James Humphreys (pornographer)

James William Humphreys was an English businessman and criminal. He owned a chain of adult book shops and strip clubs in London in the 1960s and 1970s. He was able to run his business through the payment of large bribes to serving police officers. In the 1990s he and his wife were arrested for running at least three brothels in Marylebone and Marble Arch.
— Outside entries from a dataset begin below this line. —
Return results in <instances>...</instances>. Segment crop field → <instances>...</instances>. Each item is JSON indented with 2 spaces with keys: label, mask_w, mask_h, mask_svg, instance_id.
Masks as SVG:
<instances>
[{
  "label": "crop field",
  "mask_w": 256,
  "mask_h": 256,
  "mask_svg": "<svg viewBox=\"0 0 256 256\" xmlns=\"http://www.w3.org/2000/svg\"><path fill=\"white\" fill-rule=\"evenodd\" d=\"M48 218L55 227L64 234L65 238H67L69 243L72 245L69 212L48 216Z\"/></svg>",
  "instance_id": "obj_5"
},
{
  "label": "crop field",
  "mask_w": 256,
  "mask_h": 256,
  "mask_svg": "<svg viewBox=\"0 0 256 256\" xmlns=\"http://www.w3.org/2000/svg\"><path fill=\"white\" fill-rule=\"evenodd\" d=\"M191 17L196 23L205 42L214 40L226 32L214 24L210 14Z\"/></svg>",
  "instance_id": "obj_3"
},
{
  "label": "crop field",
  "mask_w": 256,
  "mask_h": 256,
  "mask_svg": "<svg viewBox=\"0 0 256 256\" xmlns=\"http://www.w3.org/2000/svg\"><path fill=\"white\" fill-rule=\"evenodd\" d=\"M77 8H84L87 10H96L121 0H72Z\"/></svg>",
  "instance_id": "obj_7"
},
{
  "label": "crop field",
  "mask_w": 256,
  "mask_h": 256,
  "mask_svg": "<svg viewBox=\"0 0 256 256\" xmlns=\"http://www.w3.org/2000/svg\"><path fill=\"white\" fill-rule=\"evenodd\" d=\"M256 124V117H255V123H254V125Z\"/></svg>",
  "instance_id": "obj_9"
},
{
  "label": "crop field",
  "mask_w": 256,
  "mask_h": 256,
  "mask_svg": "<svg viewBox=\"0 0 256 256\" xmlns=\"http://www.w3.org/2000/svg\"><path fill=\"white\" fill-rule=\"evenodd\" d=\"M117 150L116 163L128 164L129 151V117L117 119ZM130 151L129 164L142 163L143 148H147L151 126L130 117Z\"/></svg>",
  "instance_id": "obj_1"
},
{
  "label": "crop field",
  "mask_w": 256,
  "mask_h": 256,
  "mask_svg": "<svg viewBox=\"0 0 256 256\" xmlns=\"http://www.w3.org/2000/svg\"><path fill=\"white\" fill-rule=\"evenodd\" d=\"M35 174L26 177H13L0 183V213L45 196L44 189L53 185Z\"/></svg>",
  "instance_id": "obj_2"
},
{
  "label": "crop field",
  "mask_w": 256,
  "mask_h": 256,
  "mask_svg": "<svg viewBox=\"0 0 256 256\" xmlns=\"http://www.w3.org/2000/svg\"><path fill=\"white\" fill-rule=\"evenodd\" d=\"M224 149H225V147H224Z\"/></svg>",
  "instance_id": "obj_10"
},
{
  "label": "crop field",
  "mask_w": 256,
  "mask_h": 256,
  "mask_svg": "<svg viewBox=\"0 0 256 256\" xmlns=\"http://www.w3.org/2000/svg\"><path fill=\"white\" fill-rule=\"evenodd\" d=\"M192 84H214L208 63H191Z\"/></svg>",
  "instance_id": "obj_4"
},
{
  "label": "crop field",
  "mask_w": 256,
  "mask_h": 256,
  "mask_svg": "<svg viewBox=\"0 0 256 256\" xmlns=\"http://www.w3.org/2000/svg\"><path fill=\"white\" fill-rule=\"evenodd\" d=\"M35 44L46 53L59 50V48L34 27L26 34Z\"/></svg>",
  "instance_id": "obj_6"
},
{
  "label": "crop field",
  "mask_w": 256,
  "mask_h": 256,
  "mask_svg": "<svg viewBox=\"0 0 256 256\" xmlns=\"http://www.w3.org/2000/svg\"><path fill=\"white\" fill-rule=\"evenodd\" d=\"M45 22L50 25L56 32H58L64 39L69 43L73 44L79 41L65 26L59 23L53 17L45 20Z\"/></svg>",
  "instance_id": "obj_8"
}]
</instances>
About James Humphreys (pornographer) in brief

Summary James Humphreys (pornographer)James William Humphreys was an English businessman and criminal. He owned a chain of adult book shops and strip clubs in London in the 1960s and 1970s. He was able to run his business through the payment of large bribes to serving police officers. His diaries provided evidence for the investigation by anti-corruption officers of the Metropolitan Police. The character Benny Barrett, played by Malcolm McDowell in the 1996 BBC television series Our Friends in the North, was based on Humphreys. In the 1990s he and his wife were living in London and were arrested for running at least three brothels in Marylebone and Marble Arch. He left school at age 14 and began a career of criminality; while still a teenager he became friends with Frankie Fraser, the London gangland enforcer. In March 1958 he was sentenced to six years’ imprisonment after using explosives to open a safe and steal £8,260 in money and postal orders. After serving four years in Dartmoor Prison, he was released in October 1962. On his release he opened a strip club in Old Compton Street, Soho, which was the centre of London’s sex industry. In January 1972 he took Ken Drury—the head of the Flying Squad—and his wife on holiday to Cyprus and Beirut. Journalists from The Sunday People found out about the trip, and published details on its front page, along with allegations about the bribery from Humphreys and other pornographers. In an attempt to have his conviction overturned or the sentence reduced, he gave a copy of his diaries to the anti- corruption police and was interviewed about the payments to the Obscene Publications Branch.

Thirteen members of the OPB were imprisoned for corruption. Humphreys left the UK and set up an illegal amphetamine factory in Ireland, fleeing the country shortly before the premises were raided by the Gardaí. He travelled to the US and invested in a drugs-smuggling operation, but was cheated of his investment. In July 1951 Humphreys married June Driscoll. His crimes became more serious and the sentences increased as he got older. In 1952 he was arrested for handling stolen goods and resisted—assaulting the police in the process. He was sentenced at the Old Bailey to 21 months in Wormwood Scrubs; he was release in December 1953. In February 1957 he was sent to prison for two years and three months and was released in February 1957. Soon afterwards he broke a sub-post office safe and blew open asafe to steal £7,000 in postal orders into the post office. After his release from prison, he changed professionally and changed his name to Rusty. He re-kindled a relationship with a former girlfriend, June Packard, who had renamed herself Gaynor: Gaynor after the colour of her hair. She had previously worked as a barmaid at a sex shop in London’s Soho area. In October 1982 he was jailed for four and a half years for aiding and abetting other criminals.